Connecting Raspi and Ardiuno gpio pins?

[quote=276058:@Derk Jochems]Well for one, you might burn the Pi’s chips. Second the communication could give errors.
It’s better to have 3.3v - 3.3v or 5v - 5v both with common ground.[/quote]
Thanks, Derk. As I’ve written, yours and Jean-Yves’ answer are conflicting. That’s the uncertainty that made me start this thread. Do you know for sure there is a risk or do you have any links to follow?

Currently, it doesn’t bother me that much because I reverted to USB communication, but it would be great to have a reliable answer. Any hints appreciated!

Sidenote: Like I wrote before, I tried it with a level shifter too and had no change in behavior except that the display that got its background lighting enabled via this level shifter came to life later. I suspect the level shifter itself, one of its lines seems to be somewhat slow.

I have burned a raspberry pi by doing so, the risk should be low but it’s always best to do it the right way.

The serial ports on my rpi b+ didn’t like the 5v of the arduino’s serial.

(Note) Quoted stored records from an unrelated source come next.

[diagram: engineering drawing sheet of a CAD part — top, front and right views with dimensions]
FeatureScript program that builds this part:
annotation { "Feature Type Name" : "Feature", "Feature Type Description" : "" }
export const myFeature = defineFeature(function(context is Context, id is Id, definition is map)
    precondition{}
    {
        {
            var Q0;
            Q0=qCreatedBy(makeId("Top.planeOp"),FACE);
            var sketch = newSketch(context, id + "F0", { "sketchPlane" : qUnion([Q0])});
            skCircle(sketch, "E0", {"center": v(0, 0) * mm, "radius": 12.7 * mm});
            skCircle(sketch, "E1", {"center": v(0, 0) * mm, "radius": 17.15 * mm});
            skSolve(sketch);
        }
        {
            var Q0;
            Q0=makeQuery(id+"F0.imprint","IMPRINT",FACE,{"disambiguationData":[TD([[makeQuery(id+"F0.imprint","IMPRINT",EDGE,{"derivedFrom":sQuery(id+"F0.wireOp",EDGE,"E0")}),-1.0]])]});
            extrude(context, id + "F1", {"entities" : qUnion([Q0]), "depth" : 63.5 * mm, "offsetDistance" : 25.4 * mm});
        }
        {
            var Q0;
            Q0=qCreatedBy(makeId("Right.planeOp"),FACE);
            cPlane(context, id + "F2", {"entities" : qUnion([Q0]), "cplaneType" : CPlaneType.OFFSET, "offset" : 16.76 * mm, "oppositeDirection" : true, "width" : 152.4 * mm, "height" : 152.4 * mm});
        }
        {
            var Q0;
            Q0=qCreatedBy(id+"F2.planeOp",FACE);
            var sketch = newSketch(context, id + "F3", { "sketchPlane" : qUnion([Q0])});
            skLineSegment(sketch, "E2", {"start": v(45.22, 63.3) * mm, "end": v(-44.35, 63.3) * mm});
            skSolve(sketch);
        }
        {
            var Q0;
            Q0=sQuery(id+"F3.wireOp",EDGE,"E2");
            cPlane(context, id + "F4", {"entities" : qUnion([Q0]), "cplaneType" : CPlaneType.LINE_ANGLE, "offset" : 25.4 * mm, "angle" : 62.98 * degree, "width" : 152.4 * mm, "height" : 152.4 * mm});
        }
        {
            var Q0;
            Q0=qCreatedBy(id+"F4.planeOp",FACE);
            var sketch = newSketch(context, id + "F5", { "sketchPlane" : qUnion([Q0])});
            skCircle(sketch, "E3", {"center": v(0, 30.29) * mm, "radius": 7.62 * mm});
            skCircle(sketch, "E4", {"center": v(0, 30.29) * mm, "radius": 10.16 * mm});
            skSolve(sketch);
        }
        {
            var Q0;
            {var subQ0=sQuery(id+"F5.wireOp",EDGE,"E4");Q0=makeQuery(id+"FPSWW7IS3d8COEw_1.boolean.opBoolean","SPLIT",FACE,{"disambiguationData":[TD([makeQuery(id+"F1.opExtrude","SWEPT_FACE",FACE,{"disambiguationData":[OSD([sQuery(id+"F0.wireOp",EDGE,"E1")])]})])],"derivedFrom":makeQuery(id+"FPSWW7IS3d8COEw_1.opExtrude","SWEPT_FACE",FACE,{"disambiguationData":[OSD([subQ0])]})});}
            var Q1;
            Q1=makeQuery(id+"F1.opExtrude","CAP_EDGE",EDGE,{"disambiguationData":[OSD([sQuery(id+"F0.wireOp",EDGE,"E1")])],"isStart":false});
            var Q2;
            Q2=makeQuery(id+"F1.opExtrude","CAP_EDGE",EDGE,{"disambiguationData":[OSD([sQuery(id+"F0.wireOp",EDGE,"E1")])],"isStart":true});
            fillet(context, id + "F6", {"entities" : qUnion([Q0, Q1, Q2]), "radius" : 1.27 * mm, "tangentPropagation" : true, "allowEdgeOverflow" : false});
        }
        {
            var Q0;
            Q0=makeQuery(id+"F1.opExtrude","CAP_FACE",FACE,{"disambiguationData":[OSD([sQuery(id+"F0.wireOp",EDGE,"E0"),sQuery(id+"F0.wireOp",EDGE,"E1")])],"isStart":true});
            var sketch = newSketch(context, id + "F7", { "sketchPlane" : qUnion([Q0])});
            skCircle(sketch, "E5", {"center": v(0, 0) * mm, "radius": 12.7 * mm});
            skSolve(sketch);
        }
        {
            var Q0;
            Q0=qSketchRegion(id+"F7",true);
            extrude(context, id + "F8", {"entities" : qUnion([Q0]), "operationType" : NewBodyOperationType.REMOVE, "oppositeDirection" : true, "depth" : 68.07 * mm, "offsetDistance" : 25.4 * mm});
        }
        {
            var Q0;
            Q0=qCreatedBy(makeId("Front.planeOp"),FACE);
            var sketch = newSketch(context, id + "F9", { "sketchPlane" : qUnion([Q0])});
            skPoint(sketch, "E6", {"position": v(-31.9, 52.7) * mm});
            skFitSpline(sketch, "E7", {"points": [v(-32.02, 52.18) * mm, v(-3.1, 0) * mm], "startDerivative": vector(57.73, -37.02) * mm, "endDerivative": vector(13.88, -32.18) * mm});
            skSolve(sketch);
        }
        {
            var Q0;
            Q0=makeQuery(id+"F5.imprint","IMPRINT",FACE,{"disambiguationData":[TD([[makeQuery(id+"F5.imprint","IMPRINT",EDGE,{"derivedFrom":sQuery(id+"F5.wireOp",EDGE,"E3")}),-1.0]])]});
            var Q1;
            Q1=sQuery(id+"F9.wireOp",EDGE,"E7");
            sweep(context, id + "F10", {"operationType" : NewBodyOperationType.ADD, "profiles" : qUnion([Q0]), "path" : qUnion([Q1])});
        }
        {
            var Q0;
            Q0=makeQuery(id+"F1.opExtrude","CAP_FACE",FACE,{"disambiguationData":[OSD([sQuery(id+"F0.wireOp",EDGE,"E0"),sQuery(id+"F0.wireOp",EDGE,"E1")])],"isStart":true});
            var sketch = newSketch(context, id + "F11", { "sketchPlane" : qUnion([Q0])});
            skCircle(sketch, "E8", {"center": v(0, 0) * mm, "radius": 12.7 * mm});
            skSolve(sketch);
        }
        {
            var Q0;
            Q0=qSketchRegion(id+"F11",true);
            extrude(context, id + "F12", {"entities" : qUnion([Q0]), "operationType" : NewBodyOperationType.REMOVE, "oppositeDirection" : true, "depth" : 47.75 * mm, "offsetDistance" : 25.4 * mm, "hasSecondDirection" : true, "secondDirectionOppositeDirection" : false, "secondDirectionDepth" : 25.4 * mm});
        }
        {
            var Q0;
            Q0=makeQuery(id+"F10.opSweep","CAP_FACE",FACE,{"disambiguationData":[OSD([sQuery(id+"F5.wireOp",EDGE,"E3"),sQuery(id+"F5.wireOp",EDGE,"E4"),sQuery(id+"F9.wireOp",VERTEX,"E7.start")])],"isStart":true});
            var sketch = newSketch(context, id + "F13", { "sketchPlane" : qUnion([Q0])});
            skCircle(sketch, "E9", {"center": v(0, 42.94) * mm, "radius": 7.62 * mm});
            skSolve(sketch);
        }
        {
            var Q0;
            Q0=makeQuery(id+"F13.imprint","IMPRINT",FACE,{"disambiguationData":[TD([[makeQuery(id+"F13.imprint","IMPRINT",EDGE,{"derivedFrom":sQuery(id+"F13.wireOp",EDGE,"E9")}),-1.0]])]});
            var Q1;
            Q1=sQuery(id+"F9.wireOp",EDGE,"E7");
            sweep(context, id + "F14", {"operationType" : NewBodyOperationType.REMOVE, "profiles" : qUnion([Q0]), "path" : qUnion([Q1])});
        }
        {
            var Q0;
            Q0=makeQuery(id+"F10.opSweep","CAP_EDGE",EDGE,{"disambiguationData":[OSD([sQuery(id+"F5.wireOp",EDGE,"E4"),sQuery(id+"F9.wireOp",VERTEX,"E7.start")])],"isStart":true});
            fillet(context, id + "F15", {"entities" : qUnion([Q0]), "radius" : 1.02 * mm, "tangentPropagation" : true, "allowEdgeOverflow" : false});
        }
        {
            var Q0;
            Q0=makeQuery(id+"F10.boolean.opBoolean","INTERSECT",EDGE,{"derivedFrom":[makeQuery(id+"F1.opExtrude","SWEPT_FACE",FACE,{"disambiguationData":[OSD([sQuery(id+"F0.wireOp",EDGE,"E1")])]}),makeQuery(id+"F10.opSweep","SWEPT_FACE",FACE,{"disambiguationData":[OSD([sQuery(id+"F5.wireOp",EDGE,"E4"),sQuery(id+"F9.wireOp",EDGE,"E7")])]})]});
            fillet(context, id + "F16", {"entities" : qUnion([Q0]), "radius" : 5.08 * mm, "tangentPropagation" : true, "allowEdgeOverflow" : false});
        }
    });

Trust me have done it alot of times, only 1 has stopped working but it’s a major pain to find the cause once you do so burn the chip.

Logic level converters are cheap, easy use and today mostly 2 way connectable.

Actually your problem is threading of the pi. The hardware pins have lower priority than the system but you leds ws2801 require all the comm time.

So it’s a timing problem yes. That could be causes by many things. Try stepping trough the suggestions.

You should atleast not use ws2801 on the RPI because it’s officially unsupported.

Did you actually use a library or code it yourself on arduino?

Thanks, Derk! As I wrote, I removed the interrupt Gpio connection which has fixed the timing problems.
One question: When you burned your Raspi, was it when you tried to talk back from the Arduino or did you use the pin connection to talk to the Arduino only?
I have an Arduino hat for Raspberry Pi here too which uses a direct pin connection. Only the pins are too short, so you cannot attach a breadboard connector. Makes me wonder if connecting both is really that dangerous.

Anyway: I was feeling uncertain about connecting both and I am glad the USB connection works.

I have the idea that pigpio could make using a WS2801 together with a Raspi possible. Currently I use FastLED on the Arduino which does a lot of color tricks that would take a lot of time to rebuild on a Raspi solution if it should work anyway. I have only run into an issue where the use of a palette returns wrong values which puzzles me at the moment.